I was driving to the mall, en route to my haircut, and I had a bit of a thought. I do a lot of thinking in my car by the way.

First of all, the colors are stunning this year aren't they? I love this time of year when the leaves are brightly colored. 


The field in front of my house about a month ago. It was so beautiful at the time, my camera didn't quite capture it though.



Second of all. Driving is kind of like life.

How the heck did I come up with that? Allow me to explain.

I tend to look in my rear view mirror a lot when driving. And not to admire my reflection. I'm not quite that vain.

Sitting here thinking about it, I'm not entirely sure why I do it.  But I'm constantly checking my rear view mirror. It really is a dumb habit to have, because really I should be focusing ahead. (I do focus ahead so don't go and think I'm a terrible driver, I just tend to take a lot of glances in my rear view mirror)



It's a lot like life. I tend to dwell WAY too much on the past. What's done is done. I need to start every day brand new, and forget about the mistakes I've made. I can't change the past. But for some strange reason, I have this habit of focusing on the past, to the point where I don't even know how to completely look ahead. I'm consistently taking those quick glances in my "rear view mirror" so to speak.

And I'm not sure how I can relate this to the experiences of life, but I hate tailgaters. Seriously. What makes me laugh is when someone who is tailgating you goes around you and hits the first red light and you're right behind them. TOO good. Karma's a bitch. 

So what happens when we're speeding through life?

We don't take the time to "STOP and smell the roses." (Yes, I'm going to use one of those painful cliches.) 


You know what we also forget to do? Stop and THINK. Or even God forbid RELAX.


We're so uptight these days. Myself included. There are days when I'm so uptight I can't even think straight. When I'm noticing this in myself, I try and stop, take a deep breath, and refocus. 

Take right this very moment. I'm having a mini panic attack about tax homework and the tax midterm in two weeks. I'll be lucky if I pass the stupid thing.  AND there's a yoga class at my church of all places tonight which I've been wanting to go to for AGES. My internal battle right now is whether to go or not. I haven't been to yoga in an embarrassingly long time, and it really would be good for me, but do I have the time? But then I think to myself, if I don't go, am I really going to do my homework anyway? Probably not.


It's difficult in school to not be up tight. Especially people like myself who put a lot of effort into everything they do. But even now, there are some things in my life that I absolutely refuse to stress about.
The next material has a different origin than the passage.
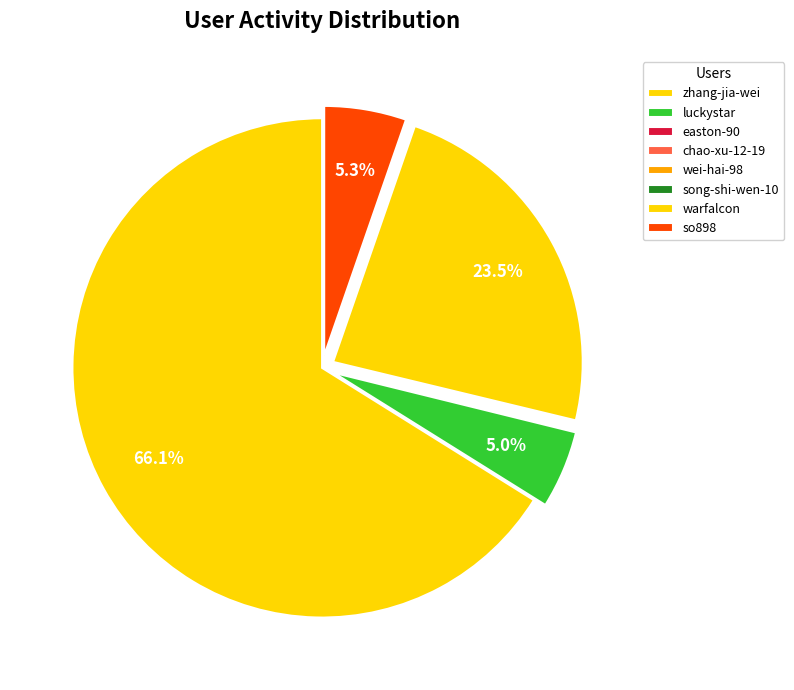

To the nearest percent, what is the difference between the largest and smallest slice percentages?

66%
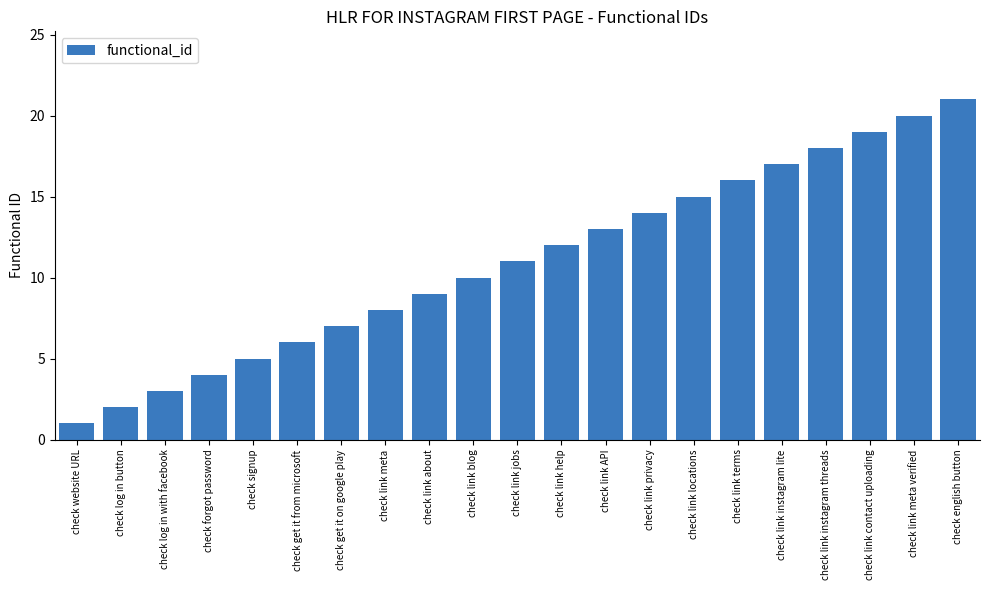

Which category has the highest value across all series?

check english button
Last year, I stressed out way too much, and it wasn't healthy.  I look back on it now, and realize that there might've been a reason I wasn't feeling well a good chunk of last year. Maybe because I overstressed


I decided to prioritize the things I was going to "stress" about. And really, I decided that generally I was going to do less stressing and more living. It's still something I'm working on, but generally, I'm finding that it's working out. I'm happier, and I generally feel better. 


Prioritize things that are important to you. Make a list that's either physical, mental or both. That way, when you're thrown a curve ball, you can decide "is this something I can deal with right now?" Because you can't do everything all at the same time. 
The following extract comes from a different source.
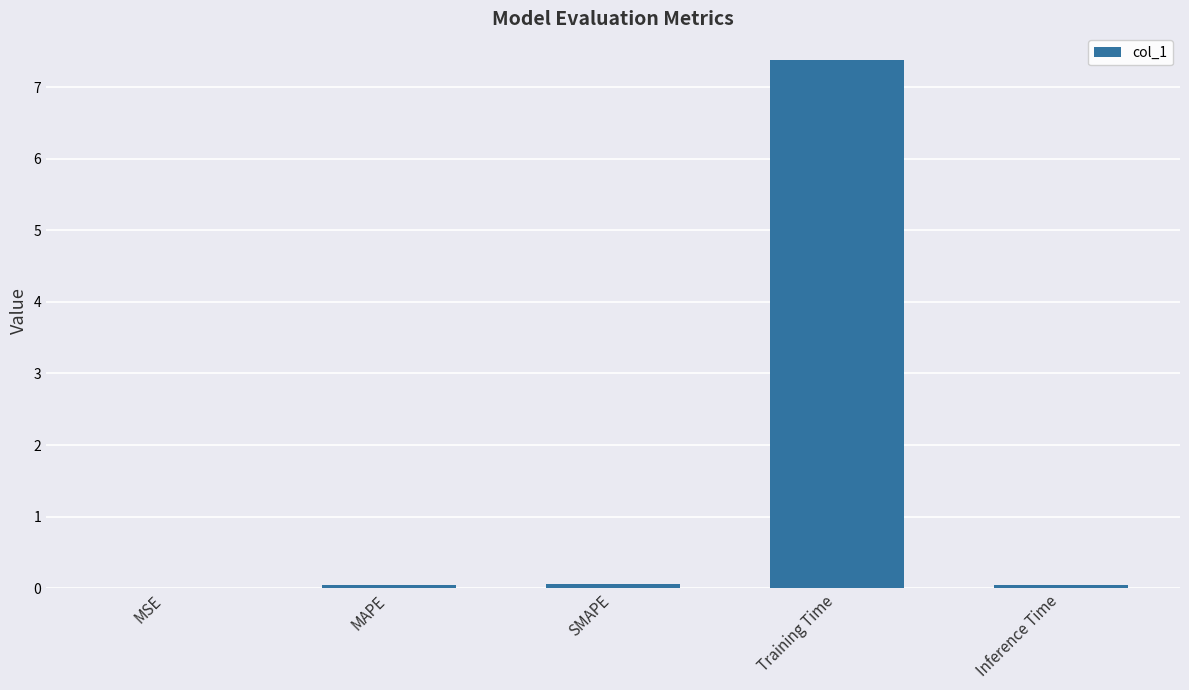

Is it true that the value at Training Time is 7.4?

True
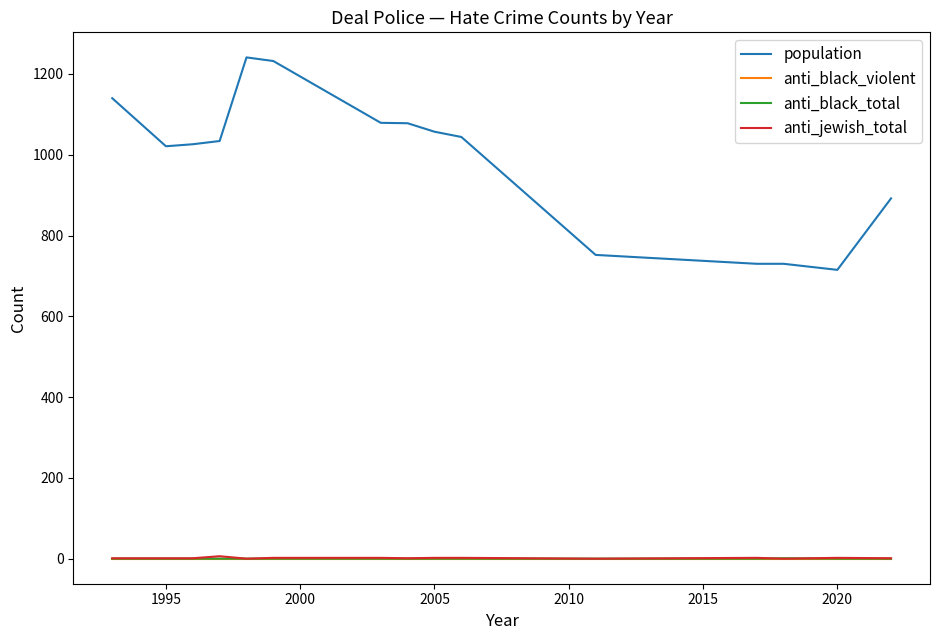

How many distinct data groups are displayed?

4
Some people thrive on doing everything at once. That's fine, if you can handle it. But that's where the list comes in handy. 

Top the list off at 10. And put the most stress on the top 3-5.  Don't make a list of 10 things you'll stress about 100% of the time. Make a list of 10 things, and divide 100% of your time and energy into those 10 things.


So put say 30% into your first thing, 25% into your second thing etc. 

I think doing something like this helps a person keep balanced. Otherwise, you have no idea where to focus your attention. 


So. Take a moment. Don't speed your way through life. Figure out where your priorities are so that you can use your time to the fullest. Don't look back, just keep trucking forward.